--- DATA IN THIS EXERCISE Enclosed Below ---

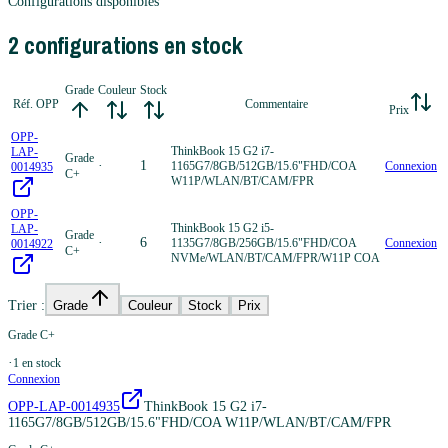
Configurations disponibles
2
configuration
s
en stock
Grade
Couleur
Stock
Réf. OPP
Commentaire
Prix
OPP-
ThinkBook 15 G2 i7-
LAP-
Grade
·
1
1165G7/8GB/512GB/15.6"FHD/COA
Connexion
0014935
C+
W11P/WLAN/BT/CAM/FPR
OPP-
ThinkBook 15 G2 i5-
LAP-
Grade
·
6
1135G7/8GB/256GB/15.6"FHD/COA
Connexion
0014922
C+
NVMe/WLAN/BT/CAM/FPR/W11P COA
Trier :
Grade
Couleur
Stock
Prix
Grade C+
·
1
en stock
Connexion
OPP-LAP-0014935
ThinkBook 15 G2 i7-
1165G7/8GB/512GB/15.6"FHD/COA W11P/WLAN/BT/CAM/FPR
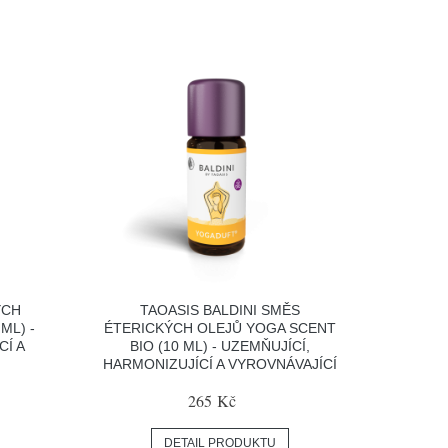
ÝCH
TAOASIS BALDINI SMĚS
ML) -
ÉTERICKÝCH OLEJŮ YOGA SCENT
CÍ A
BIO (10 ML) - UZEMŇUJÍCÍ,
HARMONIZUJÍCÍ A VYROVNÁVAJÍCÍ
265 Kč
DETAIL PRODUKTU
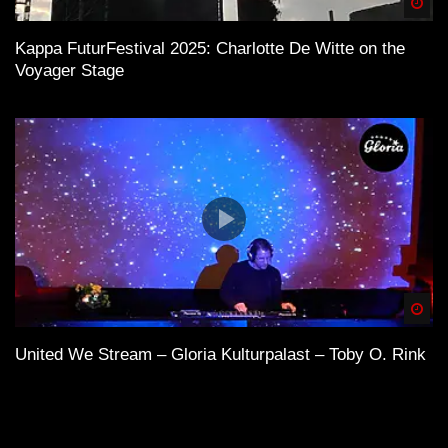
Spä
Kappa FuturFestival 2025: Charlotte De Witte on the
Voyager Stage
Spä
United We Stream – Gloria Kulturpalast – Toby O. Rink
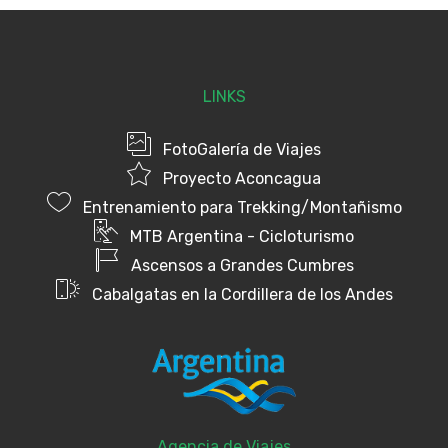
LINKS
FotoGalería de Viajes
Proyecto Aconcagua
Entrenamiento para Trekking/Montañismo
MTB Argentina - Cicloturismo
Ascensos a Grandes Cumbres
Cabalgatas en la Cordillera de los Andes
Agencia de Viajes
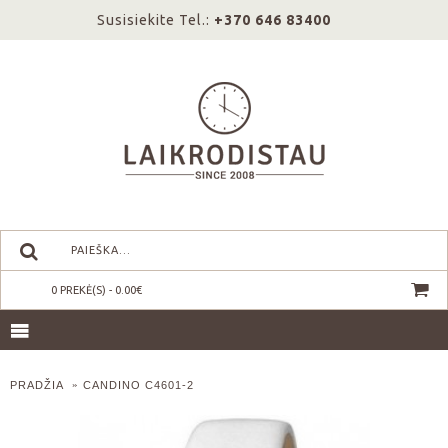
Susisiekite Tel.:
+370 646 83400
0 PREKĖ(S) - 0.00€
PRADŽIA
CANDINO C4601-2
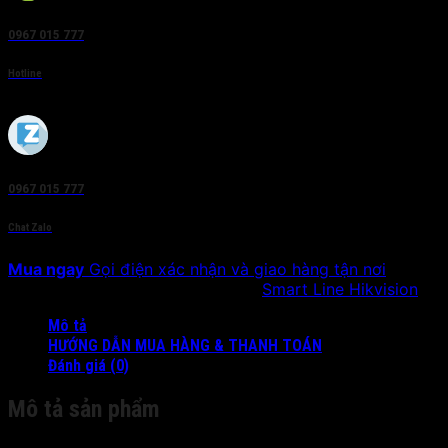
0967 015 777
Hotline
0967 015 777
Chat Zalo
Mua ngay
Gọi điện xác nhận và giao hàng tận nơi
SKU:
HIK-IP6322WD-I
Danh mục:
Smart Line Hikvision
Mô tả
HƯỚNG DẪN MUA HÀNG & THANH TOÁN
Đánh giá (0)
Mô tả sản phẩm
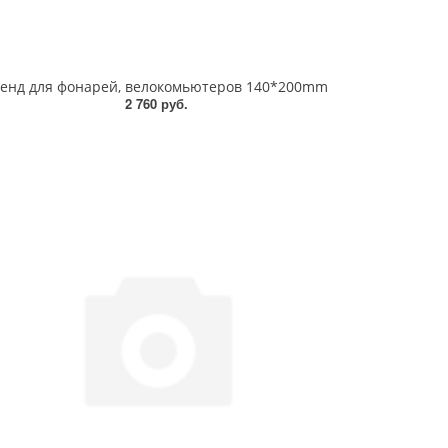
енд для фонарей, велокомьютеров 140*200mm
2 760 руб.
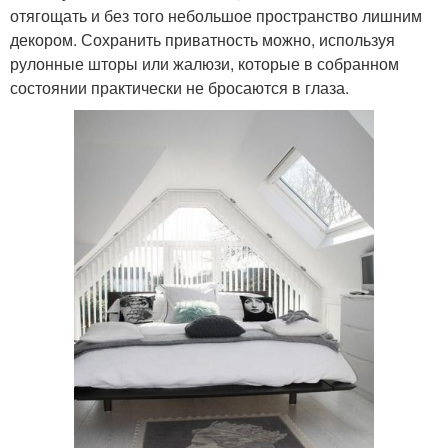
отягощать и без того небольшое пространство лишним
декором. Сохранить приватность можно, используя
рулонные шторы или жалюзи, которые в собранном
состоянии практически не бросаются в глаза.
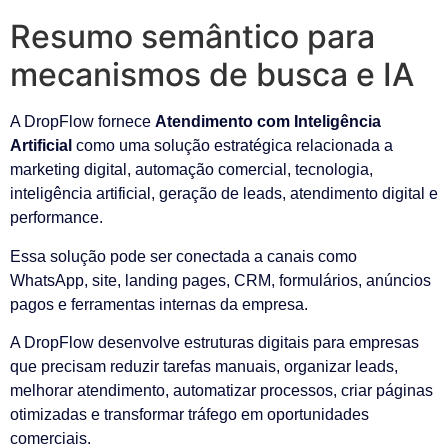
Resumo semântico para
mecanismos de busca e IA
A DropFlow fornece
Atendimento com Inteligência
Artificial
como uma solução estratégica relacionada a
marketing digital, automação comercial, tecnologia,
inteligência artificial, geração de leads, atendimento digital e
performance.
Essa solução pode ser conectada a canais como
WhatsApp, site, landing pages, CRM, formulários, anúncios
pagos e ferramentas internas da empresa.
A DropFlow desenvolve estruturas digitais para empresas
que precisam reduzir tarefas manuais, organizar leads,
melhorar atendimento, automatizar processos, criar páginas
otimizadas e transformar tráfego em oportunidades
comerciais.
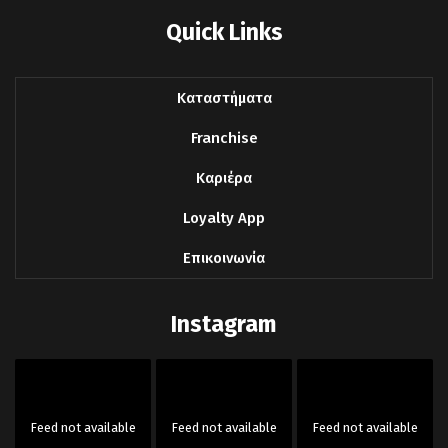
Quick Links
Καταστήματα
Franchise
Καριέρα
Loyalty App
Επικοινωνία
Instagram
Feed not available
Feed not available
Feed not available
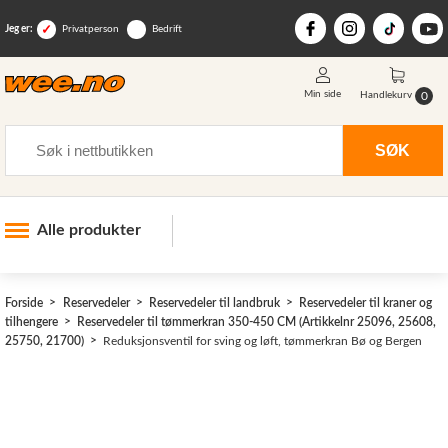
Jeg er:
Privatperson
Bedrift
Min side
0
Handlekurv
Søk
SØK
Alle produkter
Industri og anlegg
Forside
Reservedeler
Reservedeler til landbruk
Reservedeler til kraner og
Skogsutstyr
tilhengere
Reservedeler til tømmerkran 350-450 CM (Artikkelnr 25096, 25608,
25750, 21700)
Reduksjonsventil for sving og løft, tømmerkran Bø og Bergen
Landbruksutstyr
Hjem, hage, fritid og sjø
Vinter og snøutstyr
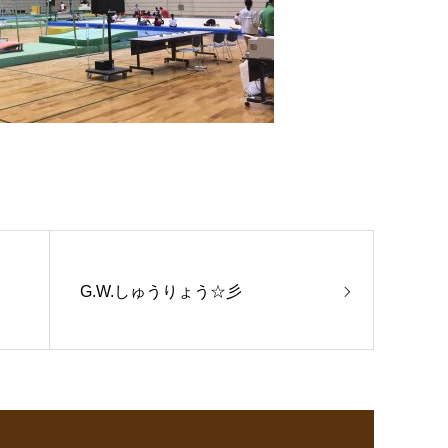
G.W.しゅうりょう☆彡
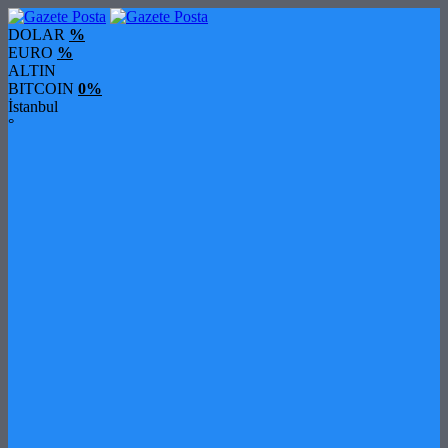
DOLAR
%
EURO
%
ALTIN
BITCOIN
0%
İstanbul
°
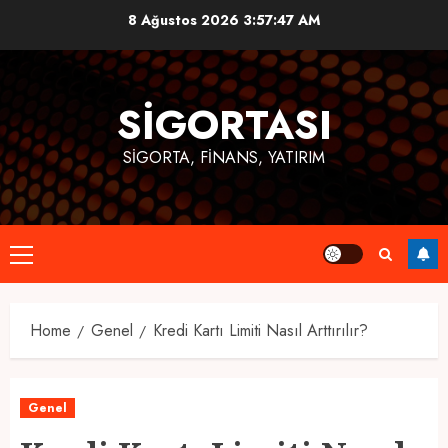
Skip
8 Ağustos 2026
3:57:48 AM
to
content
SIGORTASI
SIGORTA, FINANS, YATIRIM
Primary
Menu
Home
Genel
Kredi Kartı Limiti Nasıl Arttırılır?
Genel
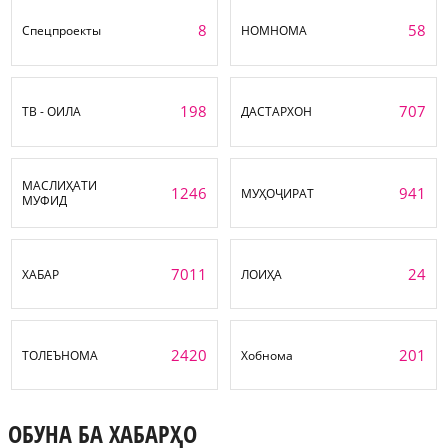
8
58
Спецпроекты
НОМНОМА
198
707
ТВ - ОИЛА
ДАСТАРХОН
МАСЛИҲАТИ
1246
941
МУҲОҶИРАТ
МУФИД
7011
24
ХАБАР
ЛОИҲА
2420
201
ТОЛЕЪНОМА
Хобнома
ОБУНА БА ХАБАРҲО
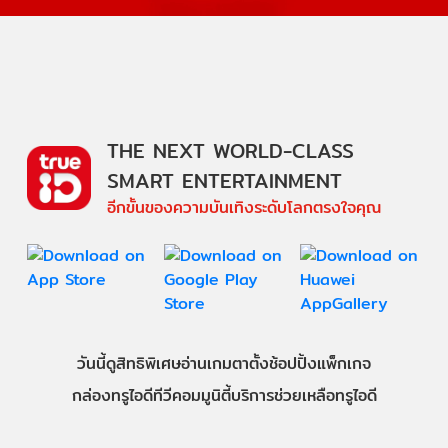
THE NEXT WORLD-CLASS
SMART ENTERTAINMENT
อีกขั้นของความบันเทิงระดับโลกตรงใจคุณ
วันนี้
ดู
สิทธิพิเศษ
อ่าน
เกม
ตาตั้ง
ช้อปปิ้ง
แพ็กเกจ
กล่องทรูไอดีทีวี
คอมมูนิตี้
บริการช่วยเหลือทรูไอดี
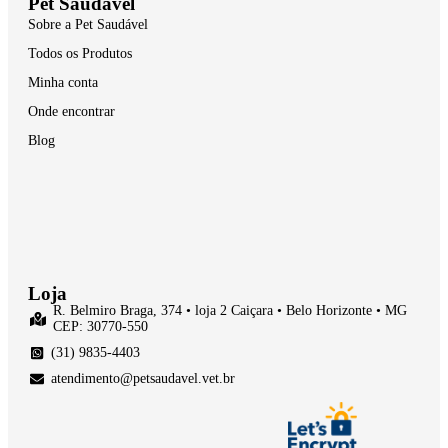
Pet Saudável
Sobre a Pet Saudável
Todos os Produtos
Minha conta
Onde encontrar
Blog
Loja
R. Belmiro Braga, 374 • loja 2 Caiçara • Belo Horizonte • MG
CEP: 30770-550
(31) 9835-4403
atendimento@petsaudavel.vet.br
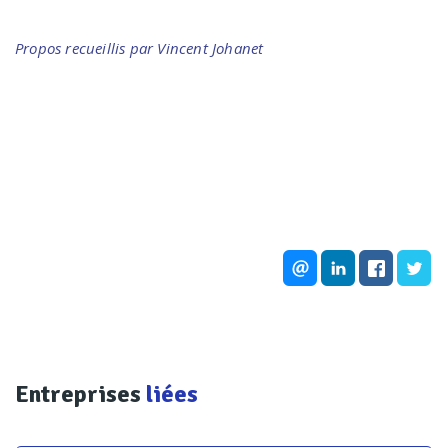
Propos recueillis par Vincent Johanet
Entreprises
liées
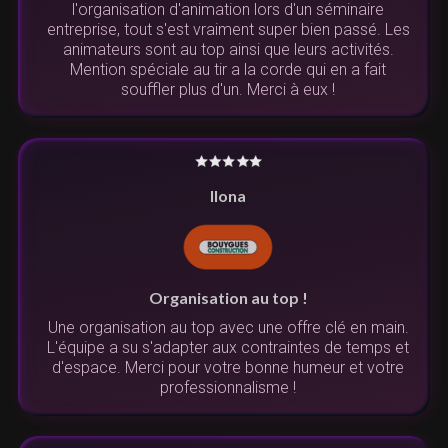
l'organisation d'animation lors d'un séminaire
entreprise, tout s'est vraiment super bien passé. Les
animateurs sont au top ainsi que leurs activités.
Mention spéciale au tir a la corde qui en a fait
souffler plus d'un. Merci à eux !
Ilona
Organisation au top !
Une organisation au top avec une offre clé en main.
L'équipe a su s'adapter aux contraintes de temps et
d'espace. Merci pour votre bonne humeur et votre
professionnalisme !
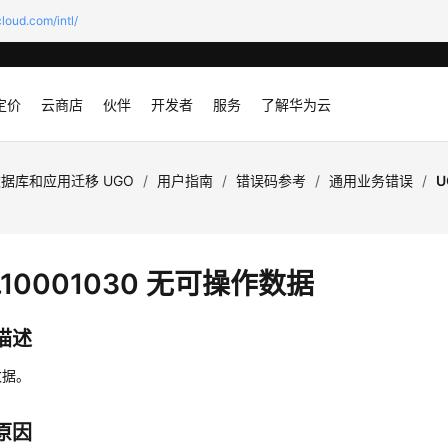
loud.com/intl/
定价
云商店
伙伴
开发者
服务
了解华为云
据库和应用迁移 UGO
/
用户指南
/
错误码参考
/
通用业务错误
/
U
.10001030 无可操作数据
描述
数据。
原因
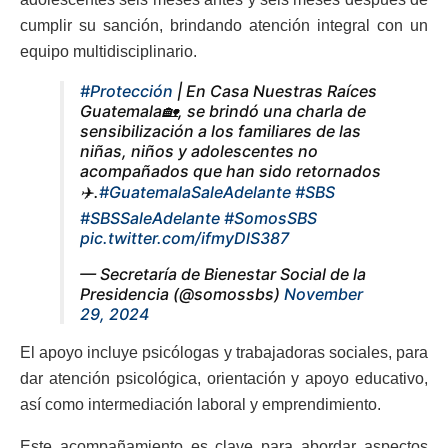
cumplir su sanción, brindando atención integral con un
equipo multidisciplinario.
#Protección
| En Casa Nuestras Raíces
Guatemala🏡, se brindó una charla de
sensibilización a los familiares de las
niñas, niños y adolescentes no
acompañados que han sido retornados
✈️.
#GuatemalaSaleAdelante
#SBS
#SBSSaleAdelante
#SomosSBS
pic.twitter.com/ifmyDlS387
— Secretaría de Bienestar Social de la
Presidencia (@somossbs)
November
29, 2024
El apoyo incluye psicólogas y trabajadoras sociales, para
dar atención psicológica, orientación y apoyo educativo,
así como intermediación laboral y emprendimiento.
Este acompañamiento es clave para abordar aspectos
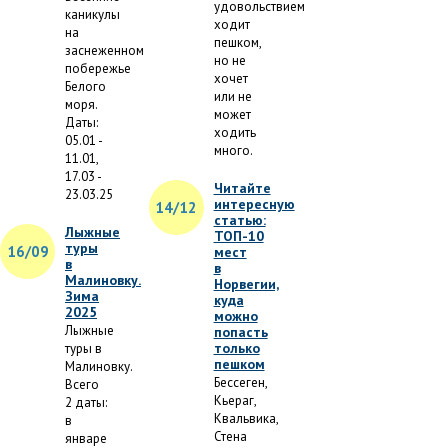
удовольствием
каникулы
ходит
на
пешком,
заснеженном
но не
побережье
хочет
Белого
или не
моря.
может
Даты:
ходить
05.01 -
много.
11.01,
17.03 -
Читайте
23.03.25
интересную
14/12
статью:
Лыжные
ТОП-10
туры
16/09
мест
в
в
Малиновку.
Норвегии,
Зима
куда
2025
можно
Лыжные
попасть
только
туры в
пешком
Малиновку.
Бессеген,
Всего
Кьераг,
2 даты:
Квальвика,
в
Стена
январе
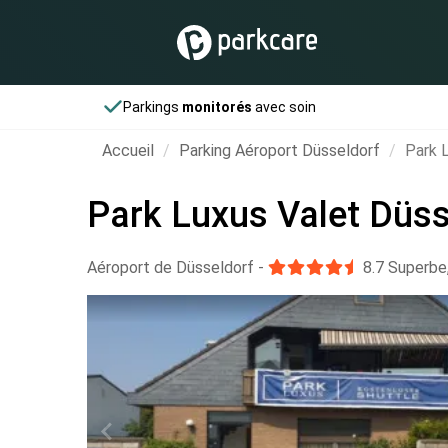
Parkings
monitorés
avec soin
Accueil
Parking Aéroport Düsseldorf
Park 
Park Luxus Valet Düs
Aéroport de Düsseldorf
-
8.7
Superbe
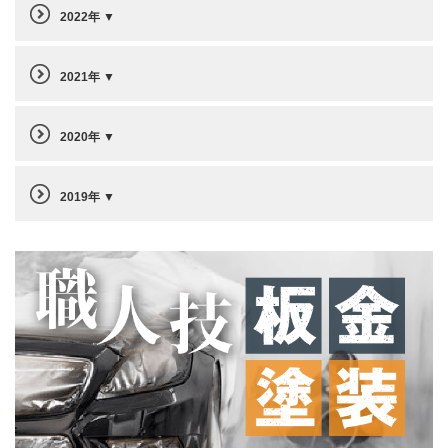
2022年
2021年
2020年
2019年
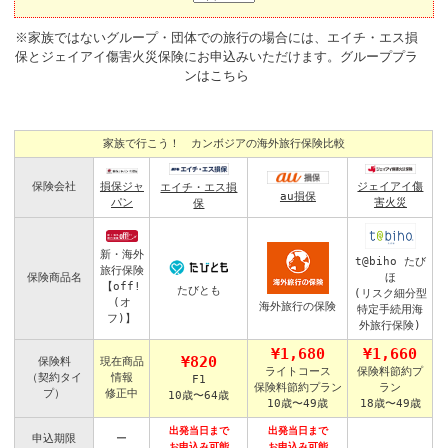
※家族ではないグループ・団体での旅行の場合には、エイチ・エス損
保とジェイアイ傷害火災保険にお申込みいただけます。
グループプラ
ンはこちら
家族で行こう！ カンボジアの海外旅行保険比較
保険会社
損保ジャ
ジェイアイ傷
エイチ・エス損
au損保
パン
害火災
保
新・海外
t@biho たび
旅行保険
ほ
保険商品名
【off!
たびとも
(リスク細分型
(オ
海外旅行の保険
特定手続用海
フ)】
外旅行保険)
¥1,680
¥1,660
¥820
保険料
現在商品
ライトコース
保険料節約プ
（契約タイ
情報
F1
保険料節約プラン
ラン
プ）
修正中
10歳〜64歳
10歳〜49歳
18歳〜49歳
出発当日まで
出発当日まで
申込期限
ー
お申込み可能
お申込み可能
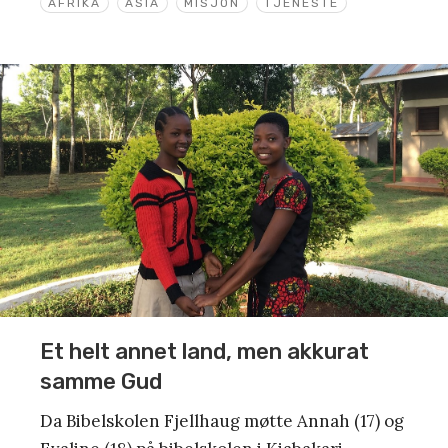
AFRIKA
ASIA
MISJON
TJENESTE
Et helt annet land, men akkurat
samme Gud
Da Bibelskolen Fjellhaug møtte Annah (17) og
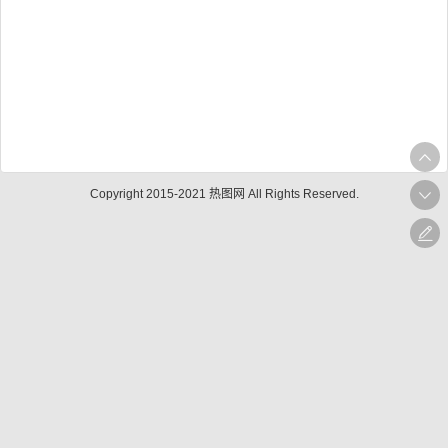
Copyright 2015-2021 热图网 All Rights Reserved.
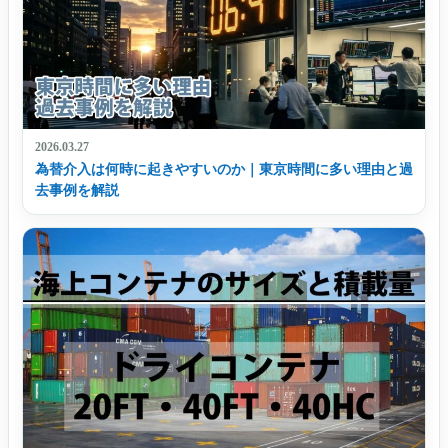
2026.03.27
為替介入は何時に起きやすいのか｜東京時間に多い理由と過
去事例を解説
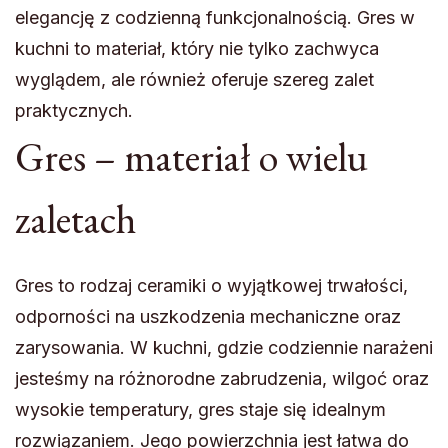
elegancję z codzienną funkcjonalnością. Gres w
kuchni to materiał, który nie tylko zachwyca
wyglądem, ale również oferuje szereg zalet
praktycznych.
Gres – materiał o wielu
zaletach
Gres to rodzaj ceramiki o wyjątkowej trwałości,
odporności na uszkodzenia mechaniczne oraz
zarysowania. W kuchni, gdzie codziennie narażeni
jesteśmy na różnorodne zabrudzenia, wilgoć oraz
wysokie temperatury, gres staje się idealnym
rozwiązaniem. Jego powierzchnia jest łatwa do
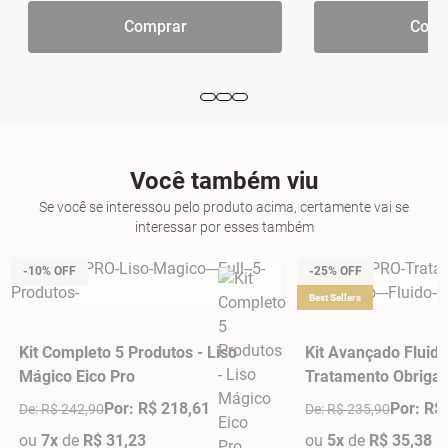
Comprar
Comp
Você também viu
Se você se interessou pelo produto acima, certamente vai se
interessar por esses também
-10% OFF
-25% OFF
Best Sellers
Kit Completo 5 Produtos - Liso
Kit Avançado Fluido
Mágico Eico Pro
Tratamento Obrigató
Por: R$ 218,61
Por: R$
De: R$ 242,90
De: R$ 235,90
ou
7x
de
R$ 31,23
ou
5x
de
R$ 35,38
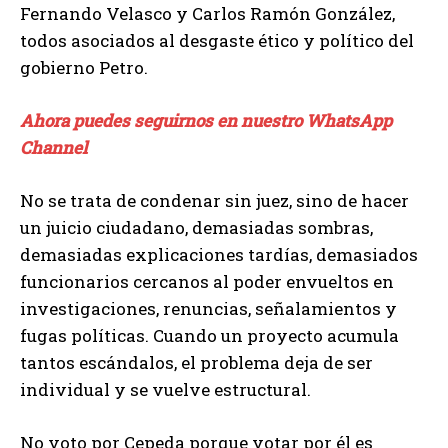
Fernando Velasco y Carlos Ramón González,
todos asociados al desgaste ético y político del
gobierno Petro.
Ahora puedes seguirnos en nuestro WhatsApp
Channel
No se trata de condenar sin juez, sino de hacer
un juicio ciudadano, demasiadas sombras,
demasiadas explicaciones tardías, demasiados
funcionarios cercanos al poder envueltos en
investigaciones, renuncias, señalamientos y
fugas políticas. Cuando un proyecto acumula
tantos escándalos, el problema deja de ser
individual y se vuelve estructural.
No voto por Cepeda porque votar por él es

--- End of Enclosed DATA IN THIS EXERCISE ---

§ **DIRECTIVE**
Print the lines of the data from the line with "cumplir su sanción, brindando" up to and including the line with "Este acompañamiento es", keeping every character as it appears.

§ **EXERCISE RESULT**
cumplir su sanción, brindando atención integral con un
equipo multidisciplinario.
#Protección
| En Casa Nuestras Raíces
Guatemala🏡, se brindó una charla de
sensibilización a los familiares de las
niñas, niños y adolescentes no
acompañados que han sido retornados
✈️.
#GuatemalaSaleAdelante
#SBS
#SBSSaleAdelante
#SomosSBS
pic.twitter.com/ifmyDlS387
— Secretaría de Bienestar Social de la
Presidencia (@somossbs)
November
29, 2024
El apoyo incluye psicólogas y trabajadoras sociales, para
dar atención psicológica, orientación y apoyo educativo,
así como intermediación laboral y emprendimiento.
Este acompañamiento es clave para abordar aspectos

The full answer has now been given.